━━━ Records for the task ━━━
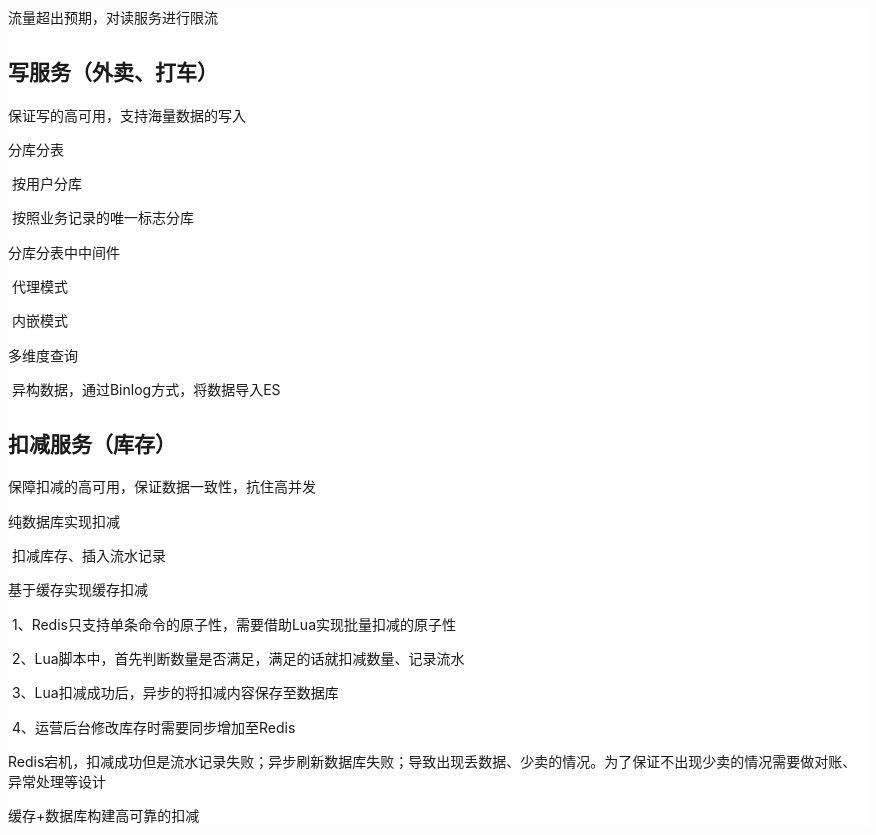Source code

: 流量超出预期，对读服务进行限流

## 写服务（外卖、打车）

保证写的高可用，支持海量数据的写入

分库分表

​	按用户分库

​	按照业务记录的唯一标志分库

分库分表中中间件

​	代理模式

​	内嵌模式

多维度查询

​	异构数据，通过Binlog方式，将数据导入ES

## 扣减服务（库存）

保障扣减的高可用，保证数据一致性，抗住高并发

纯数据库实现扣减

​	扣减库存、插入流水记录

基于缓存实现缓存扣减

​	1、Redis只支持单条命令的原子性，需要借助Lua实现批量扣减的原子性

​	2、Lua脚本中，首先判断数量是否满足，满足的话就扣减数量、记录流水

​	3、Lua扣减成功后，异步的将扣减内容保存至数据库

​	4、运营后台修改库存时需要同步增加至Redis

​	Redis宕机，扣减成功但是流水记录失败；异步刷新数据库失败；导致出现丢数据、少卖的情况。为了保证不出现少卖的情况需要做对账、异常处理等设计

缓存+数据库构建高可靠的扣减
━━━
━━━ Records for the task ━━━
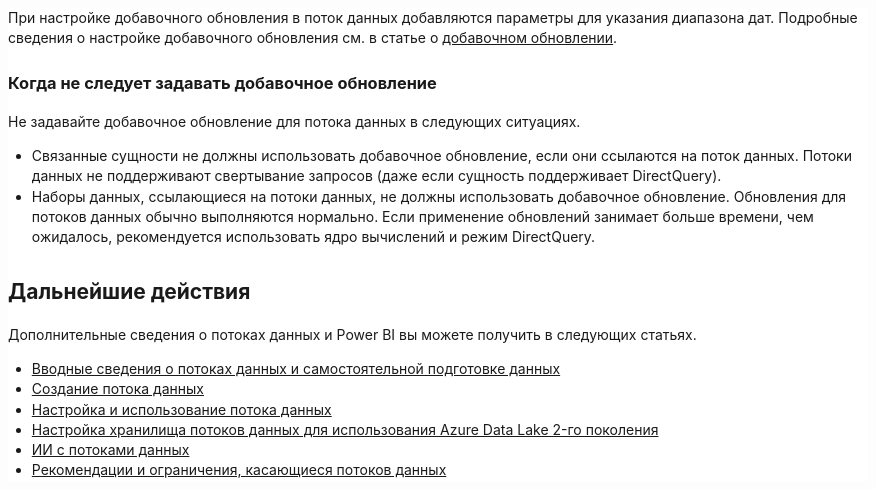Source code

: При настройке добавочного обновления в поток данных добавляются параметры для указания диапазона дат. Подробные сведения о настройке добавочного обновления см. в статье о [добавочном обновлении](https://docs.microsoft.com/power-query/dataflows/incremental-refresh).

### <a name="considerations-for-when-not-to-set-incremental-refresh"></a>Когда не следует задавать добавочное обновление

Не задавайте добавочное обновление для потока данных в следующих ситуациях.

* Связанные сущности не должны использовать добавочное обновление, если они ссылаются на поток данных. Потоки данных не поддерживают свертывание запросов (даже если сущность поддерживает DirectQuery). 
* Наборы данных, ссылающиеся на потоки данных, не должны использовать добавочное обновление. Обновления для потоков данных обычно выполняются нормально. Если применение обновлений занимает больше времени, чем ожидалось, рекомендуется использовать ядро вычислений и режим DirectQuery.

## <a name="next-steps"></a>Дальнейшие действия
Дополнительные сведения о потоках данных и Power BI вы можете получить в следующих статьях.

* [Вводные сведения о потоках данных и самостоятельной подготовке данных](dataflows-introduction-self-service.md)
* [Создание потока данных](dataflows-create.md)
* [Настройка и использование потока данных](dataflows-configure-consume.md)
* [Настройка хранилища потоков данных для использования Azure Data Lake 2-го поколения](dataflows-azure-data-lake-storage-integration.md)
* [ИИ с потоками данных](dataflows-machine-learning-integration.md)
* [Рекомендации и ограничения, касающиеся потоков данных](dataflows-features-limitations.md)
━━━
━━━ Records for the task ━━━
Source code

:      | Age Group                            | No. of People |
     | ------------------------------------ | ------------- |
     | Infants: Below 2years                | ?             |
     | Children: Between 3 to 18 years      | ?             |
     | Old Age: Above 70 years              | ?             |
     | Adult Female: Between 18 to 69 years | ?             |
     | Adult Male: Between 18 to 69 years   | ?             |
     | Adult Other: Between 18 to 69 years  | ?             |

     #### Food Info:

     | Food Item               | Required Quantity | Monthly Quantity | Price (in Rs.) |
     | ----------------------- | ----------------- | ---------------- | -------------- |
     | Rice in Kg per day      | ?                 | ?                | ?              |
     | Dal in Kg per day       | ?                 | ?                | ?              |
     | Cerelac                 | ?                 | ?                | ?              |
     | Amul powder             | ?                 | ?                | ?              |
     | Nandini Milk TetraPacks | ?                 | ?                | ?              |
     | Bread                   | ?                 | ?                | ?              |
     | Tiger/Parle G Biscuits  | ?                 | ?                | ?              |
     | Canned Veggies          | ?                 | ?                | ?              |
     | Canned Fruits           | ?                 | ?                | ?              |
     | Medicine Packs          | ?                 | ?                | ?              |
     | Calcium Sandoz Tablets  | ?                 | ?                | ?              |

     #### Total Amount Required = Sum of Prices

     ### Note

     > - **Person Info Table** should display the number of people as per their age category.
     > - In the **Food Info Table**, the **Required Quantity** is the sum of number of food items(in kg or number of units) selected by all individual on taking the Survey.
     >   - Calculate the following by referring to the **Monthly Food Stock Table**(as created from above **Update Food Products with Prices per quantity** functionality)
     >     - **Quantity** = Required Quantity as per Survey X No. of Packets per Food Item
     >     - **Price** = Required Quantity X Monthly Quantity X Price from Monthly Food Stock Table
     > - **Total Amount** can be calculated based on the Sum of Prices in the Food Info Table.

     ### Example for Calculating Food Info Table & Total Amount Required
━━━
## Problem
Note every line of the records that holds the word "потоков", and copy it.

## Your response
* Наборы данных, ссылающиеся на потоки данных, не должны использовать добавочное обновление. Обновления для потоков данных обычно выполняются нормально. Если применение обновлений занимает больше времени, чем ожидалось, рекомендуется использовать ядро вычислений и режим DirectQuery.
* [Настройка хранилища потоков данных для использования Azure Data Lake 2-го поколения](dataflows-azure-data-lake-storage-integration.md)
* [Рекомендации и ограничения, касающиеся потоков данных](dataflows-features-limitations.md)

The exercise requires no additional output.